- **What to work on**:
- a) Reproduce the stretch of the Brexit commentary from "There is one" through "supplementing the forecasts.".
- b) Decide whether each statement agrees with the Brexit commentary, answering yes or no and quoting the words of the commentary that settle it. (i) The EU accounts for more than half of the UK's trade. (ii) Brexit's harm to the economy was not foreseen. (iii) The specified measures will have a large macroeconomic impact.

The UK is
haunted by Johnson’s ‘botched Brexit deal’ and Labour’s plans for change don’t
go far enough
Anand Menon
and Joël Reland
Five years
on, it’s unclear how a proposed UK-EU relationship reset would repair damage to
the economy
Sun 26 Jan
2025 07.00 GMT
Five years
since Brexit, the UK wants to reset the EU relationship. A simple question of
sitting down with the EU and negotiating, surely?
Sort of,
though not quite. It’s easy to see why a self-professed growth-obsessed
government might seek to be closer to the EU. It’s less clear why it’s seeking
what it is, or whether achieving any of it will be easy.
There is one
debate we can now surely put to bed. Brexit has had, and is continuing to have,
a negative impact on the UK economy. It’s more complicated and costly to do
business with a bloc that accounts for over half of all our trade. That plays
out in investment, and, perhaps most strikingly, in goods trade. All of this
was predicted, but now the data is supplementing the forecasts.
No surprise
then that the government wants to improve what it calls the “botched Brexit
deal” negotiated by Boris Johnson. But that’s when things get harder. The
measures specified – a veterinary deal, recognition of professional
qualifications, and a better deal for UK creative artists wanting to tour in
the EU – will not make much of an impact in macroeconomic terms, if they can be
obtained at all.

[Dataset entries]

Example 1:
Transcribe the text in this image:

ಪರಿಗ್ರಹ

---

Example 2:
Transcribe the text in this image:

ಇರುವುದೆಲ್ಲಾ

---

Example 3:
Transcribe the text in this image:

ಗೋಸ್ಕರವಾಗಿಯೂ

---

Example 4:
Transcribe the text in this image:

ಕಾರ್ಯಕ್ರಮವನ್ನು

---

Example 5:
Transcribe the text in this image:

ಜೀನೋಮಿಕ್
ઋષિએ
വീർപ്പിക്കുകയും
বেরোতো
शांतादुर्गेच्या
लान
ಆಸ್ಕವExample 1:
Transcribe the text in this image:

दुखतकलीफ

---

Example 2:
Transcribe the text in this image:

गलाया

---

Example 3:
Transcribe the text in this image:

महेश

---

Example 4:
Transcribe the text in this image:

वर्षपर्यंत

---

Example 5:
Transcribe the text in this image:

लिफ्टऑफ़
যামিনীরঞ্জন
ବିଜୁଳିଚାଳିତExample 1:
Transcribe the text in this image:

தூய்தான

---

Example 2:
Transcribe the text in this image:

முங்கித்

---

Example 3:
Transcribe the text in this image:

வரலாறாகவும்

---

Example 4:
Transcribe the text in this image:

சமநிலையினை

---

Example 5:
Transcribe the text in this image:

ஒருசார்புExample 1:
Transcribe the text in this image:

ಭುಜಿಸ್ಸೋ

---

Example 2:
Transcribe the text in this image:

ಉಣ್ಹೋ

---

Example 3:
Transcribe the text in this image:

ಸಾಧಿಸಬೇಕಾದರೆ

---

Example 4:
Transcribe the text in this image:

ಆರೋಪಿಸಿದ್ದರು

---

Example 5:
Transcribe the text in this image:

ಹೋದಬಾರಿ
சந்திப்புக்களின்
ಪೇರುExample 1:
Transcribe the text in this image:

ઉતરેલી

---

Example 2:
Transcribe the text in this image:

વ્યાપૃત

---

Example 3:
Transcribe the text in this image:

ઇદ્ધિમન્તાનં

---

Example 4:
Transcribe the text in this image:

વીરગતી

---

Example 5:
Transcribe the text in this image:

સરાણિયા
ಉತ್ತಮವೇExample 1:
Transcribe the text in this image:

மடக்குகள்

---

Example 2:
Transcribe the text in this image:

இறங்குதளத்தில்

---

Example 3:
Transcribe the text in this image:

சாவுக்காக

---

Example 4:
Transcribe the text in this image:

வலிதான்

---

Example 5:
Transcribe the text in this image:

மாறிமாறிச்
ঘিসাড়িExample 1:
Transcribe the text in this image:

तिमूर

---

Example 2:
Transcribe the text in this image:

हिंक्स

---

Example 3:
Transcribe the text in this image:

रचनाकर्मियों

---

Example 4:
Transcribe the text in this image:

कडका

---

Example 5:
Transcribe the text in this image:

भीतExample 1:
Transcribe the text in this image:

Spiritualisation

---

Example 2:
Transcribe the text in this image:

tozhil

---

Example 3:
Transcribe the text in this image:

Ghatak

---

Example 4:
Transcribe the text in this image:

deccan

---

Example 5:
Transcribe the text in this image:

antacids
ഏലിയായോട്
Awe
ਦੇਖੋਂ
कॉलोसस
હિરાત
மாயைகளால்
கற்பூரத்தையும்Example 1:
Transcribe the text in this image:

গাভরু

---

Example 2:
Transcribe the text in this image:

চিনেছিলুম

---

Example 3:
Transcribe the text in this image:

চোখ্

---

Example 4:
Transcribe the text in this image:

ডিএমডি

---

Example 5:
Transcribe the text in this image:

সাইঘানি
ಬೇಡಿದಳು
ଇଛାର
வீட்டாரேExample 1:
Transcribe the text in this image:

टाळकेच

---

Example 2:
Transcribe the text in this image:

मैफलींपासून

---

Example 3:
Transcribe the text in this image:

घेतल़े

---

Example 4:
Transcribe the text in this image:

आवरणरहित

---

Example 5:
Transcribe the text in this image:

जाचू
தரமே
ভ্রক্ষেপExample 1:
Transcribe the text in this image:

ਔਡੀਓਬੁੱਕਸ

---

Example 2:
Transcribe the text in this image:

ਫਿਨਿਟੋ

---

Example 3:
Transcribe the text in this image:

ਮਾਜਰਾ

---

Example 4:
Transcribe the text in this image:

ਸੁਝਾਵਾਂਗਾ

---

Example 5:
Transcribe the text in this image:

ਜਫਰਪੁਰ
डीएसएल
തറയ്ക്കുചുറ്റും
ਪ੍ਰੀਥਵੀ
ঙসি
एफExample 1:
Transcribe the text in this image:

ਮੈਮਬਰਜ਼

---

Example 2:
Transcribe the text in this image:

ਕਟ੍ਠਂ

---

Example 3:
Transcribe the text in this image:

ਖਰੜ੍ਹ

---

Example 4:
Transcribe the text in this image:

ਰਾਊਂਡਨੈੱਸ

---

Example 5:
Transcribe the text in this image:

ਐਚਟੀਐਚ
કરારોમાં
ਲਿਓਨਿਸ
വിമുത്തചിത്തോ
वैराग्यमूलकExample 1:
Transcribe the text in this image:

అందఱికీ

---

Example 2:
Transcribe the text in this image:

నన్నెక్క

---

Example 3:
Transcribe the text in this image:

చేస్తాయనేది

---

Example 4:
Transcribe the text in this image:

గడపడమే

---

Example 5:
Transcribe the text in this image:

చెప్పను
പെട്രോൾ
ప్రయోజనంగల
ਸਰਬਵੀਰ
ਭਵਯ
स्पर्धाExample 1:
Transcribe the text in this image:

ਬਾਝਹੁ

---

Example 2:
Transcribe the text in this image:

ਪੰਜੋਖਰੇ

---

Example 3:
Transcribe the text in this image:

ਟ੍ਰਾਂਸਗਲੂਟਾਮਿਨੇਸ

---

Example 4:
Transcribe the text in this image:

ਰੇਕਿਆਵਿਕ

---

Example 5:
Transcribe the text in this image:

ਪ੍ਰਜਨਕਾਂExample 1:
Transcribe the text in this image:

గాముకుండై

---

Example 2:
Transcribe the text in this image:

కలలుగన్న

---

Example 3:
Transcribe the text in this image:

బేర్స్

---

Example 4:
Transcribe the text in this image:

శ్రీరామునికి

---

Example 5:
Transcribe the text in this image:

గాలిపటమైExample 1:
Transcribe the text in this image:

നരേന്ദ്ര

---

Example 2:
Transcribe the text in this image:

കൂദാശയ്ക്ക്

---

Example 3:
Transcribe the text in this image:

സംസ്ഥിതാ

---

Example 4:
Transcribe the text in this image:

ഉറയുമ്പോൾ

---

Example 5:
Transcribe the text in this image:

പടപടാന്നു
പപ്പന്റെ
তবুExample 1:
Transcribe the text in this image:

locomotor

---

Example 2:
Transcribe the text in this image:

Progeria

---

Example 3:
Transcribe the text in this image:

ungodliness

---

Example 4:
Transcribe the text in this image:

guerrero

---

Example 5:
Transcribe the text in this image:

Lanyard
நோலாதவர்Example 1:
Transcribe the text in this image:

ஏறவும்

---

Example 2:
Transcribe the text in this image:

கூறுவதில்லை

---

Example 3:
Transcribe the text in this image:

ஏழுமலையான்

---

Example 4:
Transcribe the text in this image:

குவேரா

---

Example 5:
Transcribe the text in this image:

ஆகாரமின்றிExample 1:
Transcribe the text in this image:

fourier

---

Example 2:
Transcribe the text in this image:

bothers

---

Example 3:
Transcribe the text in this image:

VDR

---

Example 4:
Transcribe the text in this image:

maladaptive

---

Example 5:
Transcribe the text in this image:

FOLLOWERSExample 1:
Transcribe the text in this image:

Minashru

- **Solved problems**:
- a)
There is one
debate we can now surely put to bed. Brexit has had, and is continuing to have,
a negative impact on the UK economy. It’s more complicated and costly to do
business with a bloc that accounts for over half of all our trade. That plays
out in investment, and, perhaps most strikingly, in goods trade. All of this
was predicted, but now the data is supplementing the forecasts.

- b)
(i) Yes: "a bloc that accounts for over half of all our trade."
(ii) No: "All of this was predicted, but now the data is supplementing the forecasts."
(iii) No: "will not make much of an impact in macroeconomic terms."